A Flask-based web application that allows you to upload PDF documents and chat with them using Google's Gemini AI. The application uses LangChain for document processing and ChromaDB for vector storage.
- Upload PDF documents
- Chat with your PDF using natural language
- Beautiful, responsive UI
- Vector-based document search
- Powered by Google Gemini AI
pip install -r requirements.txt
- Visit Google AI Studio
- Create a new API key
- Copy the API key
Create a .env
file in the project root:
GOOGLE_API_KEY=your_actual_api_key_here
FLASK_ENV=development
python app.py
The application will be available at http://localhost:5000
- Open your browser and go to
http://localhost:5000
- Upload a PDF file using the upload form
- Wait for the PDF to be processed (this may take a few moments)

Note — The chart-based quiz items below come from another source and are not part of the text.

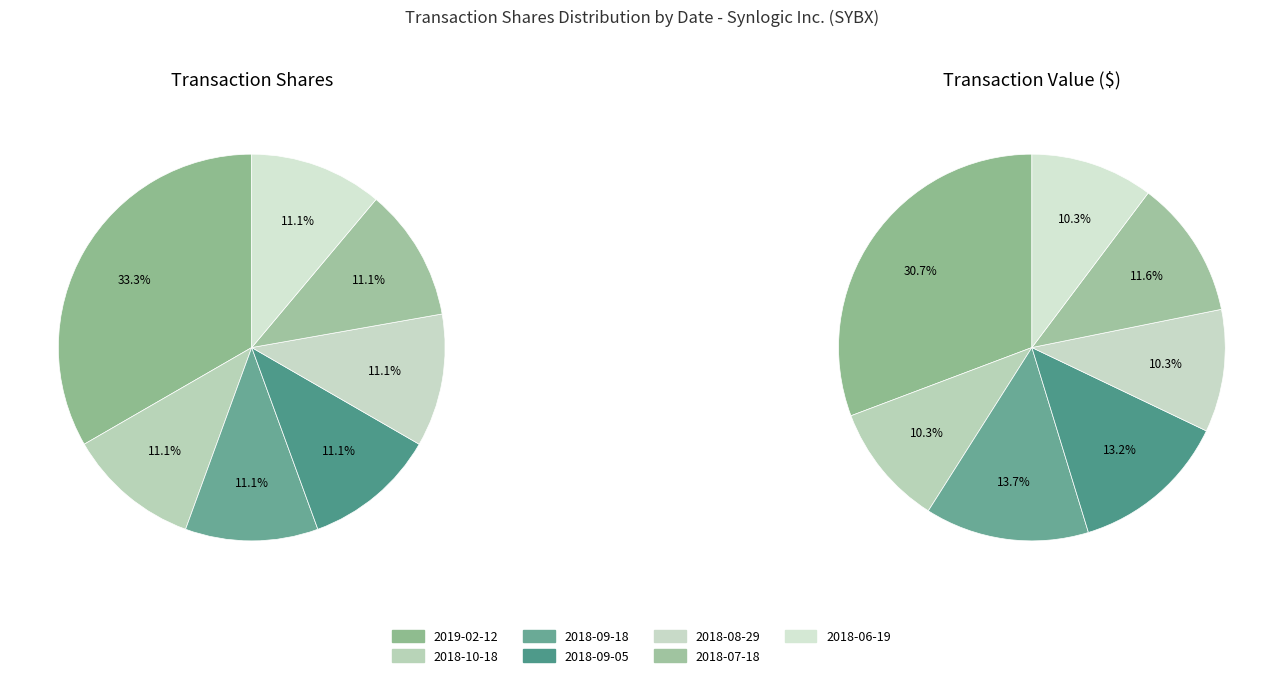

True or false: 2018-09-05 accounts for 23% of the total.

False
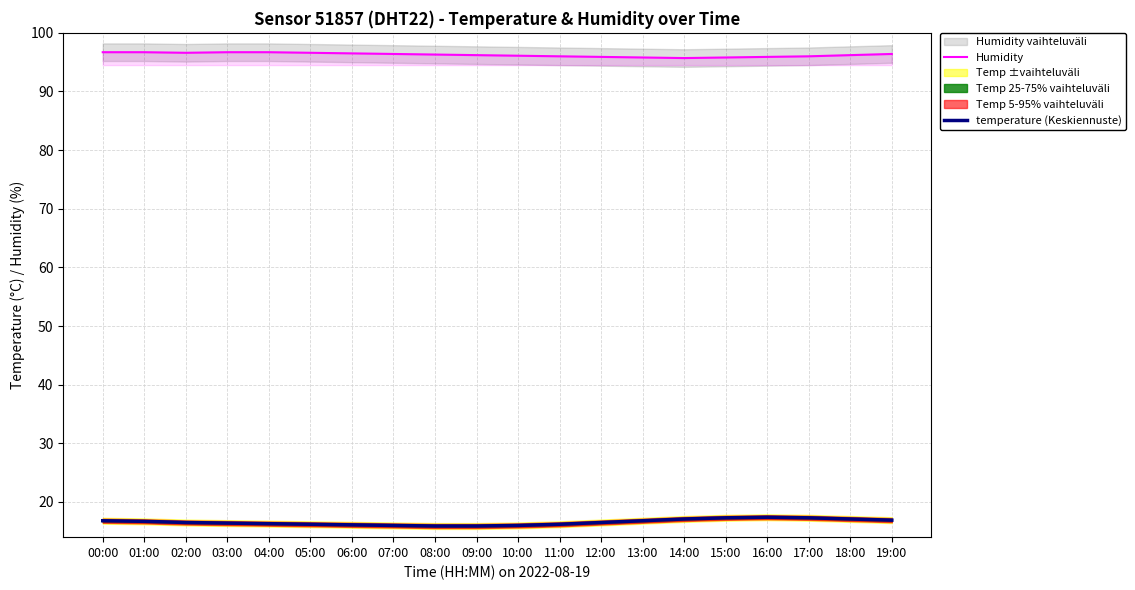

Reading left to right, what are all the values shown in this chart?

Humidity: 96.7	96.7	96.6	96.7	96.7	96.6	96.5	96.4	96.3	96.2	96.1	96.0	95.9	95.8	95.7	95.8	95.9	96.0	96.2	96.4
temperature (Keskiennuste): 16.8	16.7	16.5	16.4	16.3	16.2	16.1	16.0	15.9	15.9	16.0	16.2	16.5	16.8	17.1	17.3	17.4	17.3	17.1	16.9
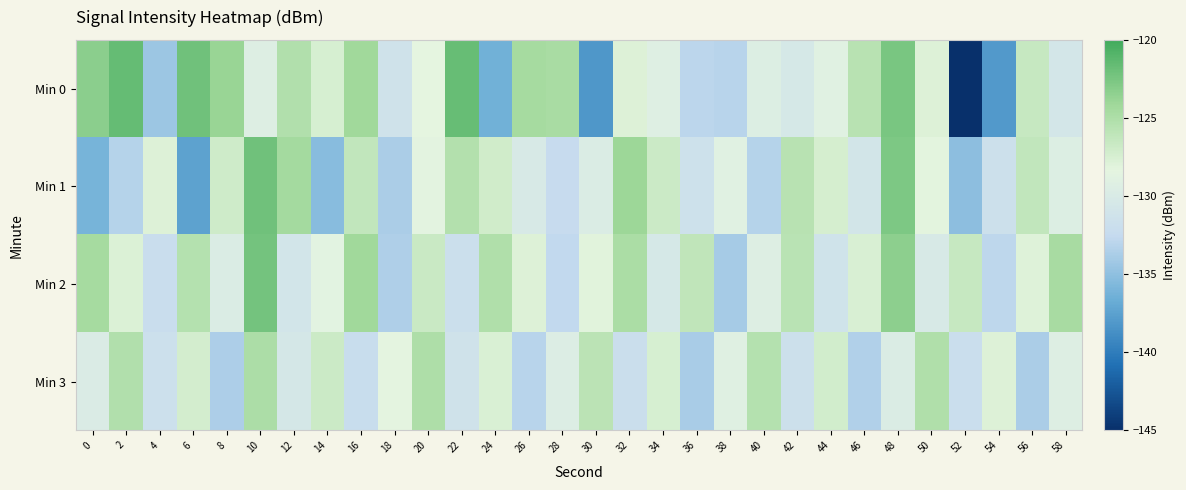

Count the number of categories in the chart.

30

- Start chatting with your PDF by asking questions about its content
- Backend: Flask
- AI Model: Google Gemini 1.5 Flash
- Vector Database: ChromaDB
- Document Processing: LangChain
- Embeddings: HuggingFace sentence-transformers
PDF_Chat/
├── app.py # Main Flask application
├── requirements.txt # Python dependencies
├── .env # Environment variables (create this)
├── static/
│ ├── style.css # CSS styles
│ └── script.js # Frontend JavaScript
├── templates/
│ └── index.html # Main HTML template
├── data/ # Uploaded PDF files (created automatically)
└── vectorstores/ # Vector database storage (created automatically)
- API Key Error: Make sure you've set the
GOOGLE_API_KEY
in your.env
file - PDF Processing Error: Ensure the PDF is not password-protected and contains extractable text
- Memory Issues: Large PDFs may require more memory. Consider using smaller chunk sizes in the code
This project is for educational purposes.